Section 4B1.1 classifies a defendant as a career offender if (1) he or she was at least eighteen years old at the time the defendant committed the instant offense; (2) the instant offense of conviction is a felony that is either a crime of violence or a controlled substance offense; and (3) he or she has at least two prior felony convictions of either a crime of violence or a controlled substance offense. U.S. Sentencing Manual § 4B1.1(a). Only Petitioner's satisfaction of the third prong—possession of two qualifying predicate convictions—is disputed [Doc. 962].

"Controlled substance offense" is defined as any offense "punishable by imprisonment for a term exceeding one year, that prohibits the manufacture, import, export, distribution, or dispensing of a controlled substance . . . or the possession of controlled substance . . . with intent to manufacture, import, export, distribute, or dispense." U.S. Sentencing Manual § 4B1.2(b). "Crime of violence" is defined in an almost identical manner as "violent felony" under the ACCA. See U.S. Sentencing Manual §4B1.2(a) (adopting identical use-of-force and residual clauses as well as a nearly identical enumerated-offense clause).

The validity of Petitioner's sentence thus depends on whether two or more of his prior convictions qualify as "crimes of violence" under one of the unaffected provisions of Section 4B1.2 or "controlled substance offenses." See e.g., United States v. Ozier, 796 F.3d 597, 604 (6th Cir. 2015) (explaining courts need not decide what import, if any, Johnson has on the Sentencing Guidelines' residual clause where the petitioner's prior convictions qualify as predicate offenses independent of the residual clause).
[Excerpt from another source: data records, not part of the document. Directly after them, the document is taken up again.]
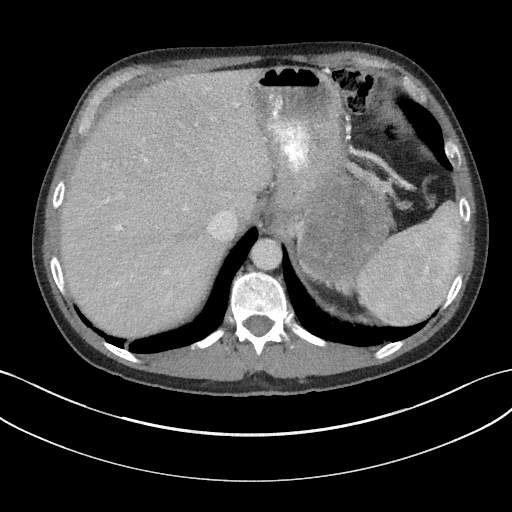
Contrast-enhanced abdominal CT, one axial slice; slice 128 of 147 in the series (ordered by position); reconstruction kernel I31f/3; intravenous contrast given; soft-tissue window (W 400 / L 40 HU); 3 mm slice thickness; 512 × 512 image matrix, field of view 384 × 384 mm. Patient: male, 58 years. Case-level facts recorded for this patient, not image findings: diagnosis: adrenocortical carcinoma; tumour side: left adrenal; tumour size at pathology: 22 cm; Ki-67 index: 26 %; stage (as recorded): 2.
Annotated regions visible in this slice (semi-automatic segmentation, software-assisted and operator-edited):
- mass: bounding box <301,181,388,278> (left, top, right, bottom; pixels)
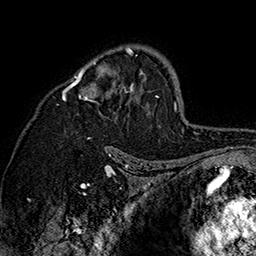
Breast MRI (dynamic contrast-enhanced), one axial slice. Slice 104 of 160 in the series (ordered by position). Cropped to one breast. Dynamic contrast-enhanced series, time point 2 of 7 at this slice position (early post-contrast). 1.5 T. TE 2.8 ms, TR 5.4 ms. 1 mm slice thickness. 256 × 256 image matrix, field of view 180 × 180 mm. Female patient.
Annotated regions visible in this slice (semi-automatic segmentation, software-assisted and operator-edited):
- enhancing-tissue mask used for the functional tumour volume (all voxels passing the contrast-enhancement thresholds inside the analysis volume; usually the tumour): bounding box (x1, y1, x2, y2) in pixels: (62, 46, 161, 139)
To determine whether an offense qualifies under one of the above provisions, courts must first identify the precise crime of conviction by employing a "categorical approach," looking "only to the statutory definitions—elements—of a defendant's prior offense, and not to the particular facts underlying [each individual] conviction[]." Descamps v. United States, 133 S. Ct. 2276, 2283, 2285 (2013).

A review of Petitioner's PSR reveals that a sufficient number of his prior convictions categorically qualify as predicate offenses independent of the residual clause and, as a result, the Court finds that he has failed to demonstrate an entitlement to § 2255 collateral relief.

At least one of Petitioner's prior drug convictions—possession with intent to sell a controlled substance [PSR ¶ 93]—involved the possession of a controlled substance with intent to distribute and carried a maximum penalty in excess of one year incarceration, see United States v. Carter, 283 F.3d 755, 757-58 (6th Cir. 2002) (finding three convictions for sale of cocaine constituted three separate predicate offenses under 4B1.2); United States v. Kinzer, No. 2:10-cr-84, 2014 U.S. Dist. LEXIS 29340, at *2-3, 15-19 (E.D. Tenn. Mar. 7, 2014) (explaining two convictions for possession of marijuana with intent to sale constituted "controlled substance offenses"), and, as a result, was properly classified as qualifying predicate conviction under Section 4B1.1(a)(3). Johnson is inapposite. See United States v. Jenkins, 613 F. App'x 754, 755 (10th Cir. 2015) (deeming Johnson "irrelevant" where enhancement stemmed from drug offenses).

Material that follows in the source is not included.